2D and Moiré Materials | Strong Correlations and Topology | Quantum Transport and Surface Probes

Quantum transport at extreme conditions

While room-temperature electrical phenomena are most desired for application potentials, many novel and exotic phases of matter appear only at extremely low temperatures and high magnetic fields. Our work makes use of cryogen systems, to study the electrical and magnetic properties of quantum materials at temperature just a few 10ths of a degree above absolute zero (about -459.65 Fahrenheit) and high magnetic fields (~1000x your standard refrigerator magnet).

Moiré patterns give rise to unique quantum transport signatures such as the “fan” diagrams shown above. The “quantum oscillations” in this image give us information about the physics and topology of the system being studied.

▶ [Task set]
**A.** Retype part of the quantum transport passage. Begin at the words "While room-temperature electrical" and stop after "system being studied.".
**B.** Write what comes next in the text on quantum transport at extreme conditions, picking up after its final sentence.

Saved data entries:
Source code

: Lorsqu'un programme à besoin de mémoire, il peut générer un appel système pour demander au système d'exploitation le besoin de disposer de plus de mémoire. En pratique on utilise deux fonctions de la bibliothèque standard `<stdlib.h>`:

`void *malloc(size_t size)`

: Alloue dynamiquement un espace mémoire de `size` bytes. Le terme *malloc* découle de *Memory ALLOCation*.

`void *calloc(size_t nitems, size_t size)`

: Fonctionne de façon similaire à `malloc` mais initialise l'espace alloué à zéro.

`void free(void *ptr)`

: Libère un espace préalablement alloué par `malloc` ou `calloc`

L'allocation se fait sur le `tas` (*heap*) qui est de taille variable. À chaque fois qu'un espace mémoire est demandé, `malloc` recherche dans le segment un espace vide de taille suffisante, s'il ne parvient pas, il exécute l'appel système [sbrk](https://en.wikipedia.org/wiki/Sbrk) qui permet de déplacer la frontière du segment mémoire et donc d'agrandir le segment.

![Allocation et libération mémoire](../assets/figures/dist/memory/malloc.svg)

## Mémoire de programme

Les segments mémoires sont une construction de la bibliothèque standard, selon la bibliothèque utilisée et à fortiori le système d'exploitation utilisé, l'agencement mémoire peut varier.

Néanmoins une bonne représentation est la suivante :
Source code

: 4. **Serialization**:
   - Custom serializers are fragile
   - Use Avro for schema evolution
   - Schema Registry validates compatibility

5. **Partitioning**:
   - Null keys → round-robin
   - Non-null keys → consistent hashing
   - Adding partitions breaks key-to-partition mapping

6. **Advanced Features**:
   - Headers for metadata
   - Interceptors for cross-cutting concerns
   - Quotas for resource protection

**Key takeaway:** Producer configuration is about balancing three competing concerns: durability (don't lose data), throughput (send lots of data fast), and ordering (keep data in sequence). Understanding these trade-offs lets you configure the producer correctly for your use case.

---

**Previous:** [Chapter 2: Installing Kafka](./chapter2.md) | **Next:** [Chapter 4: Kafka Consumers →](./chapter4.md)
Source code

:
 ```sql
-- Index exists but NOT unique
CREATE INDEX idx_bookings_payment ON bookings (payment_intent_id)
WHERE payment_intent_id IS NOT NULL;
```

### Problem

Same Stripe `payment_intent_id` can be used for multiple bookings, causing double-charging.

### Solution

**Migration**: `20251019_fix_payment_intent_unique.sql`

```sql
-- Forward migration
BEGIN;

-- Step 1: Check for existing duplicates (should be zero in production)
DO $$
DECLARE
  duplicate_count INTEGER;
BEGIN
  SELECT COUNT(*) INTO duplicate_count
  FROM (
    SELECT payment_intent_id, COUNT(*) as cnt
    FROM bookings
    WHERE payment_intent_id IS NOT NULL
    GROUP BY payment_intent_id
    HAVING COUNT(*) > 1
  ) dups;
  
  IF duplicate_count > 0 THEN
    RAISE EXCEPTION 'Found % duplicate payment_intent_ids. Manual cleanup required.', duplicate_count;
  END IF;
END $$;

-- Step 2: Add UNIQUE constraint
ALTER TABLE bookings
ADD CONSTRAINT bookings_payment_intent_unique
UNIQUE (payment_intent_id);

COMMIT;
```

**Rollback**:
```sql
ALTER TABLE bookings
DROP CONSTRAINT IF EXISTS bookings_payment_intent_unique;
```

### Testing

▶ [Responses]
**A.**
While room-temperature electrical phenomena are most desired for application potentials, many novel and exotic phases of matter appear only at extremely low temperatures and high magnetic fields. Our work makes use of cryogen systems, to study the electrical and magnetic properties of quantum materials at temperature just a few 10ths of a degree above absolute zero (about -459.65 Fahrenheit) and high magnetic fields (~1000x your standard refrigerator magnet).

Moiré patterns give rise to unique quantum transport signatures such as the “fan” diagrams shown above. The “quantum oscillations” in this image give us information about the physics and topology of the system being studied.

**B.**
Surface Probe Measurements

2D materials are particularly ammenable to study and manipulation using surface probe techniques, where a sharp tip is brought nearby or into contact with an exposed surface. The tip can then be rastered over the sample surface with piezoelectronics and feedback controls to image the surface. The Waters Lab frequently uses various atomic force microscopy (AFM) techniques, like tapping mode, contact mode, Kelvin probe, piezo-force, and anodic nanolithography. We also have expertise in scanning tunneling microscopy (STM), a remarkable technique that can visualize individual atoms! Above is an STM image, where we can resolve individual atoms (the small dots) and a longer wavelength moiré pattern created by a misalignment of the top and bottom atomic layers.